▶ [Excerpted text]
___
# Alentown/Bethlehem Herf



## Nooner (Feb 22, 2005)

Okay - I miss my Herfin' buddies in Houston...

Anyone in the Allentown area wanna burn some stogies?


----------



## joed (Nov 12, 2005)

Keep posted on this one - where, when, etc.


----------



## beezer (Aug 29, 2006)

Sure, be @ Famous retail Sat.Nov. 25th for the Punch Herf. We'll get our pictures taken.


----------



## bonggoy (Mar 9, 2006)

That's not too far from me ...


----------



## Nooner (Feb 22, 2005)

I was hoping for a local thing, sometime during the week after work. 

I am totally game to join the Philly Herfs or NYC Herfs wen they happen, but I was hoping for a monthly local thing too!

Now where is this "Famous" place?


----------



## Trumpet (Apr 6, 2006)

Too bad I'm in MD now. I was born and raised in Allentown (South Whitehall, really).


----------



## beezer (Aug 29, 2006)
___
▶ [Complete the following]
- A) Please sum up the Allentown herf thread above in two sentences.
- B) Name every distinct username that appears as a poster in the Allentown herf thread.
___
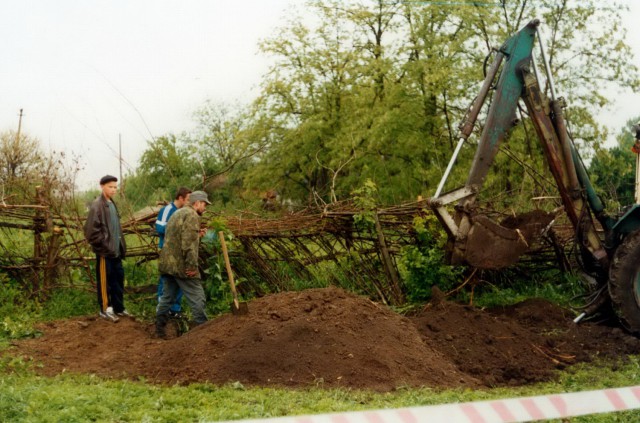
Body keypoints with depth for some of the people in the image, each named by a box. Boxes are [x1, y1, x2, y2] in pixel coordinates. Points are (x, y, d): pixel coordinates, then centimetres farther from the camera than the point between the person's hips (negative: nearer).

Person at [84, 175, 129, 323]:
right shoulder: (97, 205, -14)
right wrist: (104, 245, -16)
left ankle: (118, 307, 24)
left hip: (115, 250, 8)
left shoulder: (112, 204, 12)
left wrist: (121, 245, 12)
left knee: (118, 278, 14)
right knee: (105, 281, 2)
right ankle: (105, 309, 12)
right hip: (104, 251, -8)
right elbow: (91, 230, -19)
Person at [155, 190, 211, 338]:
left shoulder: (177, 214, 21)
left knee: (167, 297, 16)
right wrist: (192, 266, -21)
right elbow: (188, 244, -20)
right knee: (197, 298, -3)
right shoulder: (192, 216, -11)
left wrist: (197, 235, 19)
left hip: (167, 264, 10)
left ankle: (160, 329, 19)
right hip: (181, 266, -9)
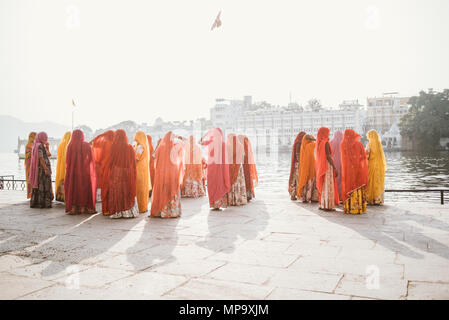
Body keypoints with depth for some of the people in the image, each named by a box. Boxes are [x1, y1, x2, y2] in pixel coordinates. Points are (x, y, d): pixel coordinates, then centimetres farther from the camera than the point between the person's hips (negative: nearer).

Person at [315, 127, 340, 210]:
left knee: (322, 186, 12)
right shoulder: (325, 143, -14)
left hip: (320, 166, 8)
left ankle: (322, 204, 16)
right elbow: (328, 156, -19)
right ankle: (328, 205, -3)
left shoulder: (318, 143, 11)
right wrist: (335, 168, -17)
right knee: (328, 186, -4)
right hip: (327, 166, -8)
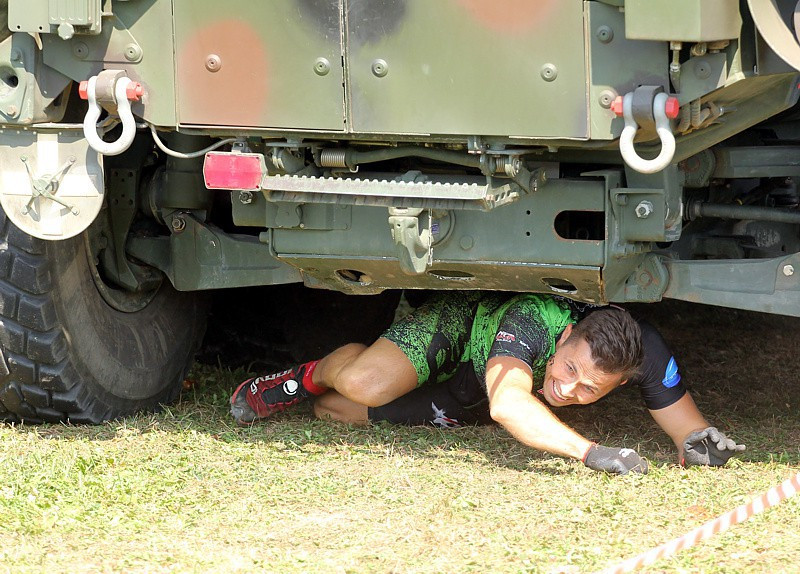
___
▶ [Exercise responses]
- A) Missing the herfing friends they had in Houston, one poster asks whether anyone in the Allentown area wants to smoke cigars, and says they hope for a monthly local meetup on a weeknight after work. Replies show interest, point to a Punch Herf at Famous retail on Saturday, Nov. 25th, and include one from someone who now lives in MD but was born and raised in Allentown.

- B) Nooner, joed, beezer, bonggoy, Trumpet